O problema de Weimar, e isto sim se assemelha aos dias atuais, é que pouco a pouco começou a se diluir a confiança dos diferentes Governos na capacidade de alcançar um mínimo de governabilidade capaz de resolver os problemas socioeconômicos. Além do tamanho dos problemas de fundo que iam se acumulando, as desajeitadas interferências presidenciais de Hindenburg, a extrema fragmentação do sistema de partidos e as contínuas mobilizações de massa de diferentes tendências provocaram uma desestabilização permanente que afetou a própria legitimidade da democracia. E, como alguns dos principais teóricos da época advertiram, isso obrigava a combater o multiforme iliberalismo com a reivindicação dos valores republicanos como base normativa imprescindível. Uma democracia sem aspirações de justiça social, como apontou Hermann Heller, acabaria quebrando, e essa evidência serviu depois de inspiração para o “pacto social-democrático” do pós-guerra. Aliás, o termo “democracia iliberal”, hoje tão em voga, foi utilizado pela primeira vez neste contexto por Wilhelm Röpke no início dos anos 1930.
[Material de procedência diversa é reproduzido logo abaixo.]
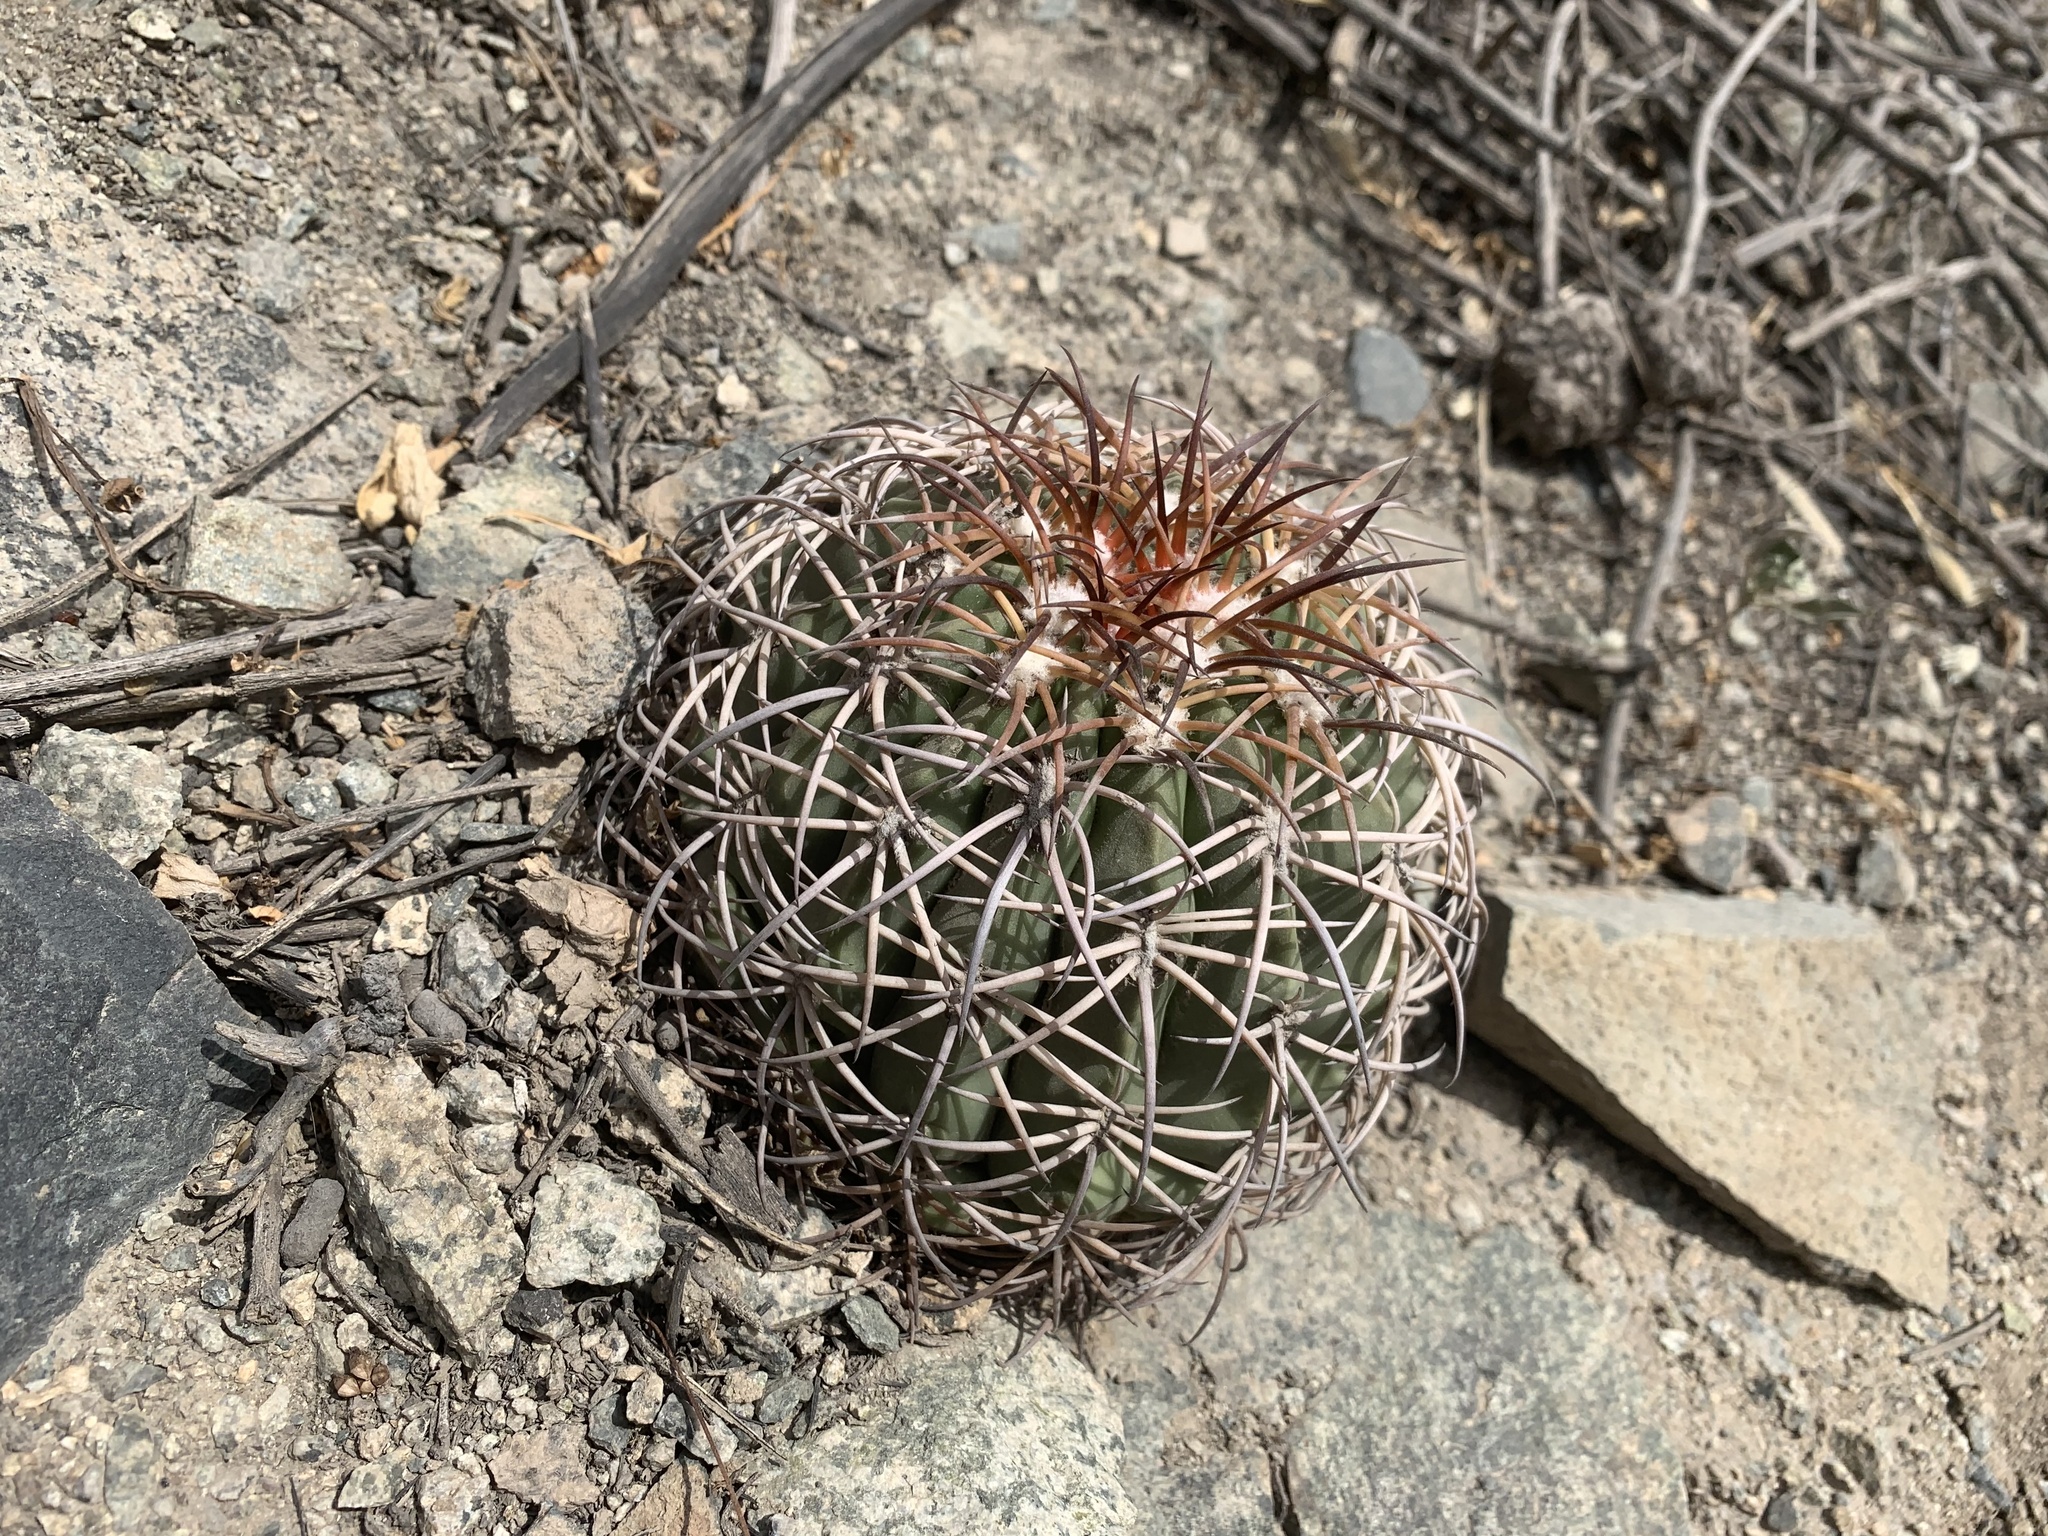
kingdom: Plantae
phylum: Tracheophyta
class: Magnoliopsida
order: Caryophyllales
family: Cactaceae
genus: Melocactus
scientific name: Melocactus peruvianus
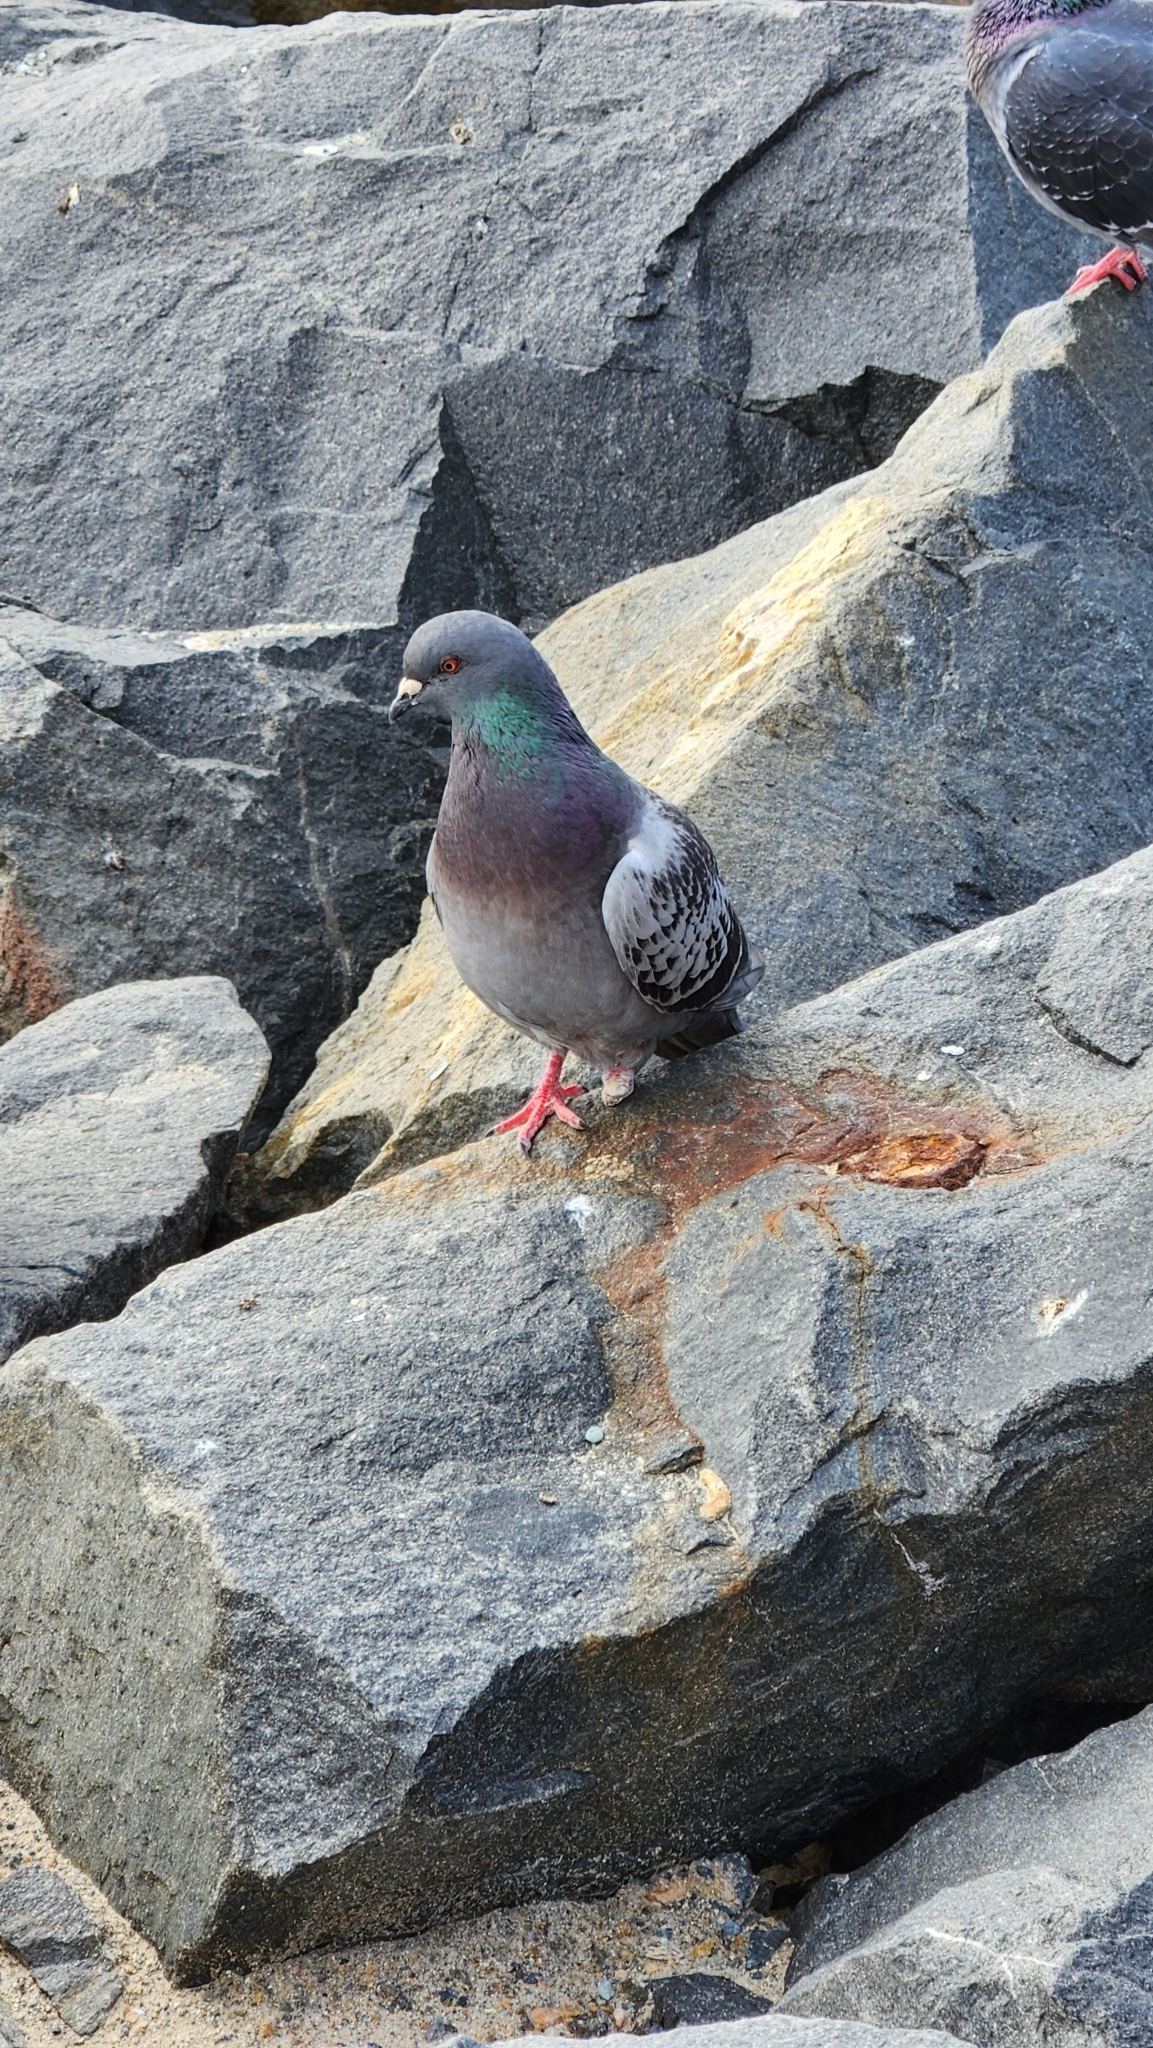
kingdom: Animalia
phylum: Chordata
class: Aves
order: Columbiformes
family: Columbidae
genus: Columba
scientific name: Columba livia
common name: Rock pigeon
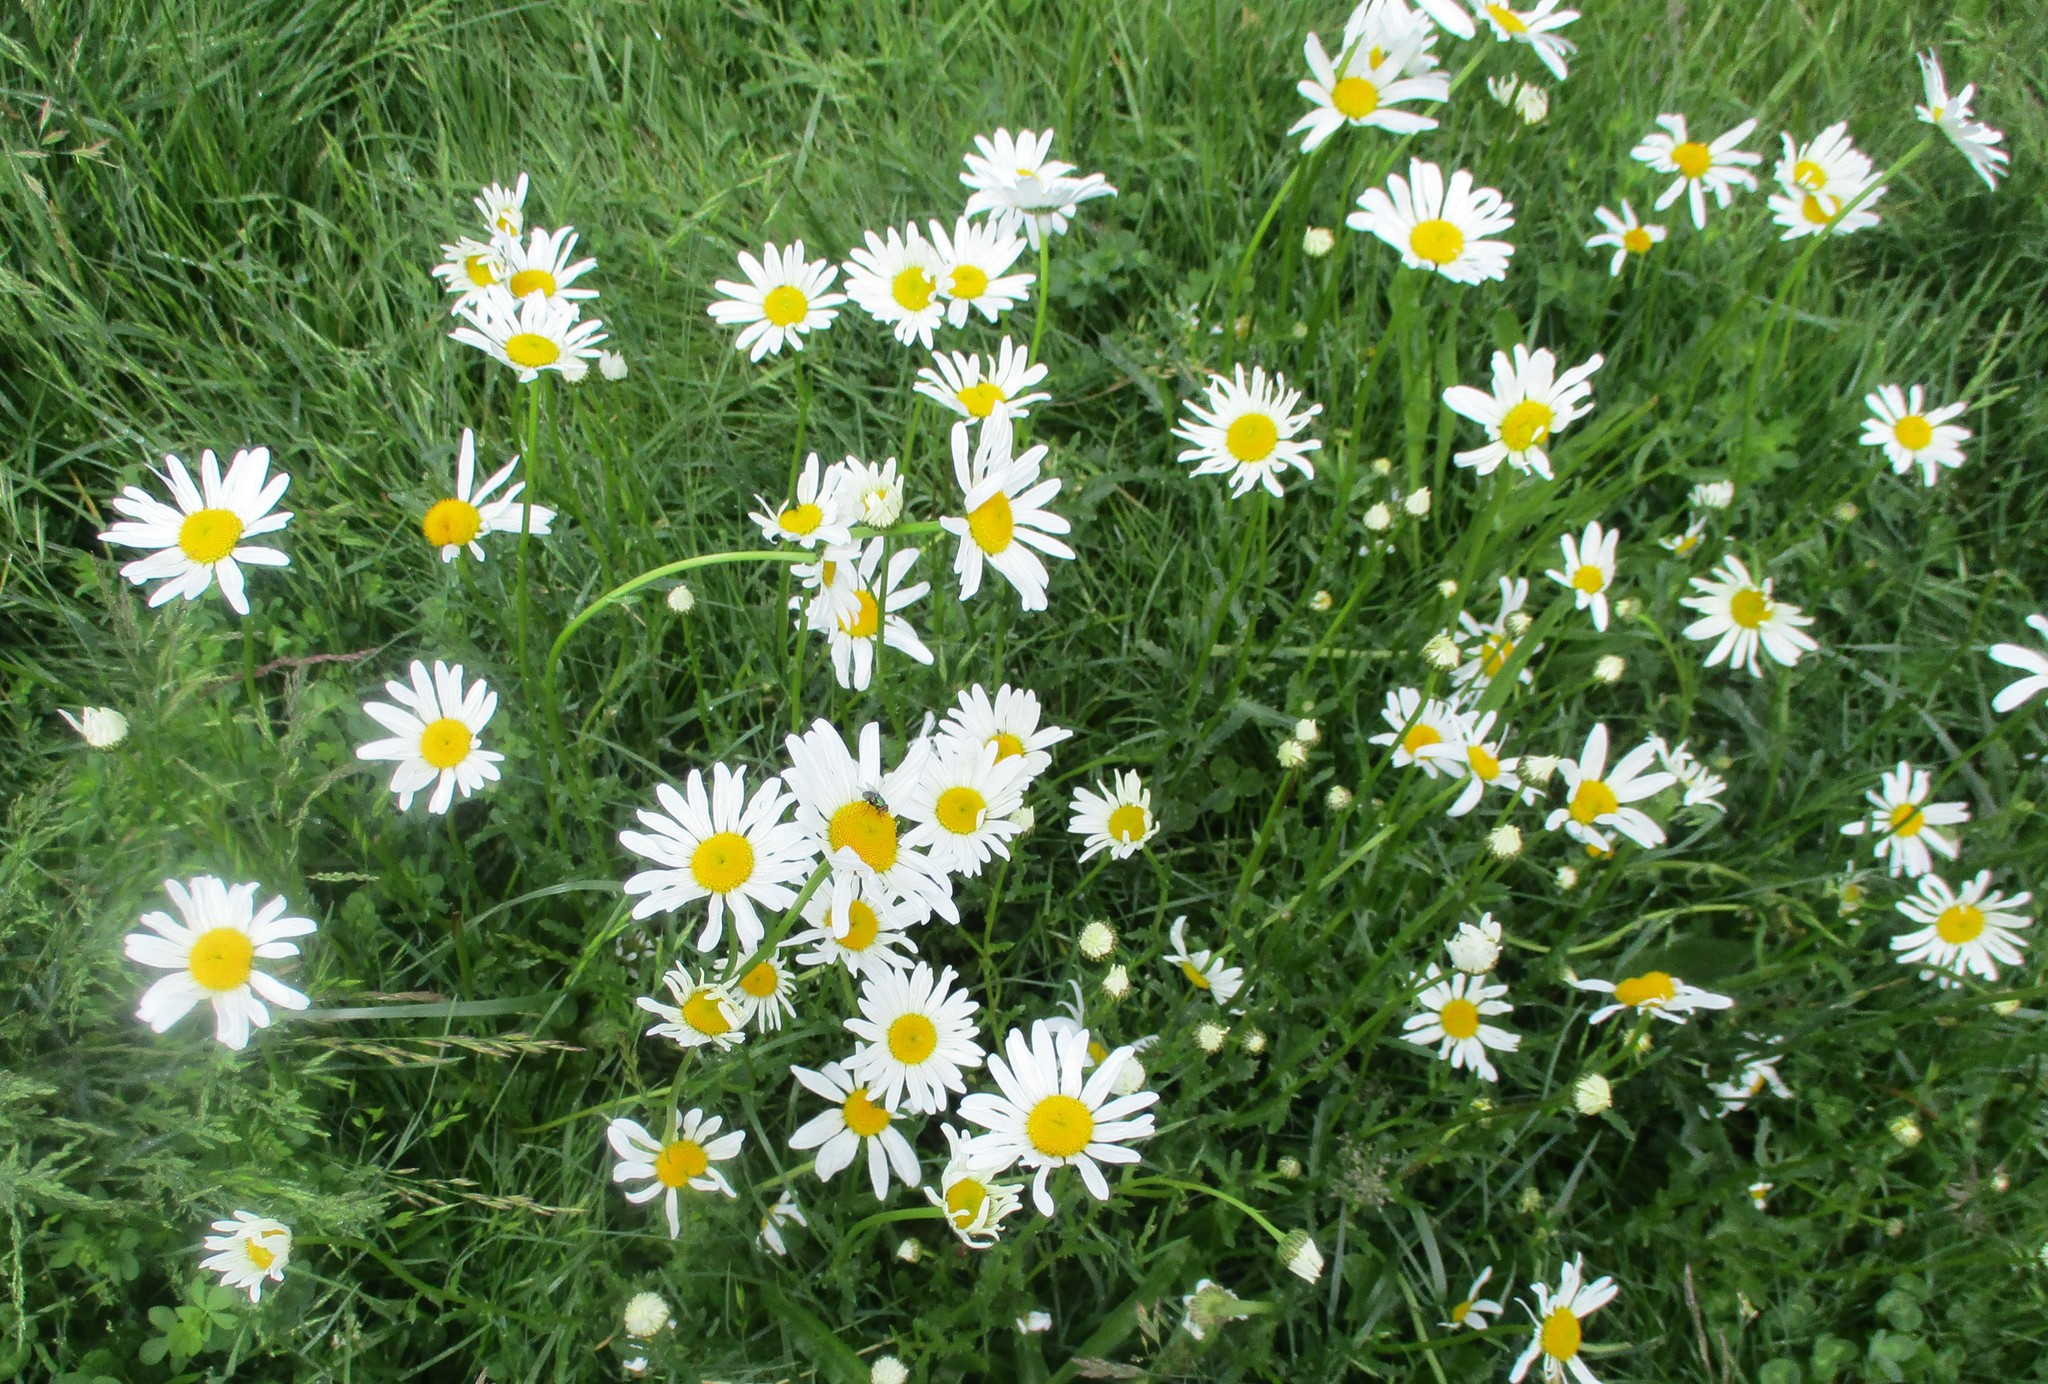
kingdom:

A Constituição de Bonn aprenderia depois com todas essas deficiências de construção institucional e apostaria naquilo que Löwenstein qualificou de “democracia militante”. Mas também tiraria da experiência de Weimar sua obsessão pelos déficits orçamentários e pela demonização da inflação.O que nos diferencia de Weimar, sem dúvida, é que soubemos aprender com o desastre. Esperemos que seu exemplo tão invocado contribua para exorcizá-lo completamente.